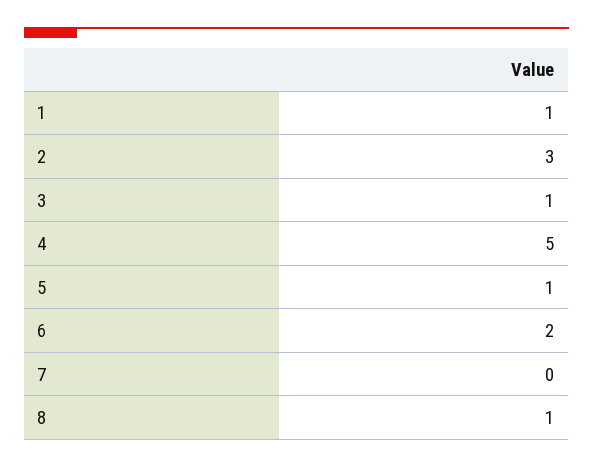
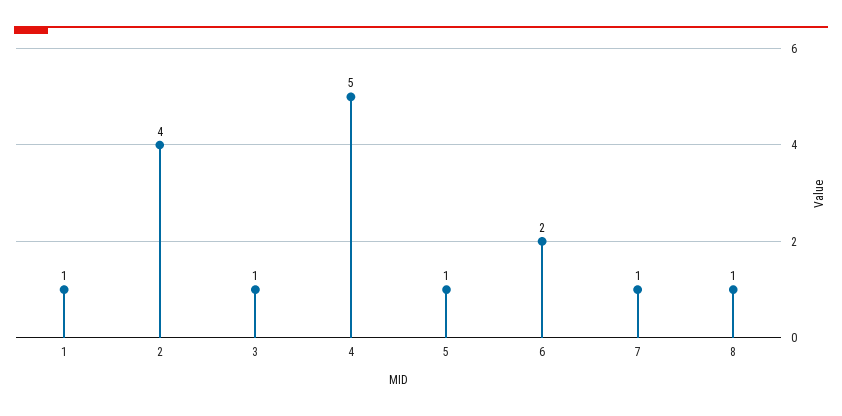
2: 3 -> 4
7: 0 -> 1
---
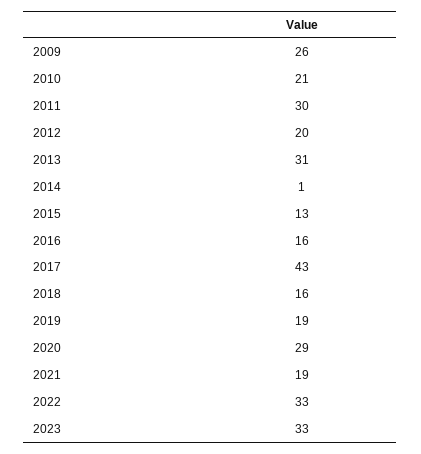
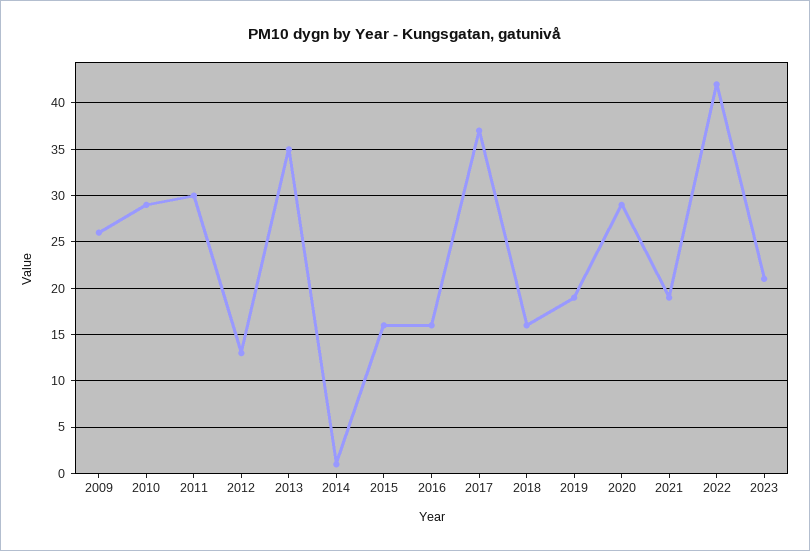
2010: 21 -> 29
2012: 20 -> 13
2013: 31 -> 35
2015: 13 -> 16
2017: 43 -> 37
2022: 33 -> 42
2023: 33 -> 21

#### Exercise directions:
In the listing above, locate the line containing "2012: 20 -> 13" and the line containing "2023: 33 -> 21". Extract those two lines and every line between them, exactly as written, and only those.

#### Problem solution:
2012: 20 -> 13
2013: 31 -> 35
2015: 13 -> 16
2017: 43 -> 37
2022: 33 -> 42
2023: 33 -> 21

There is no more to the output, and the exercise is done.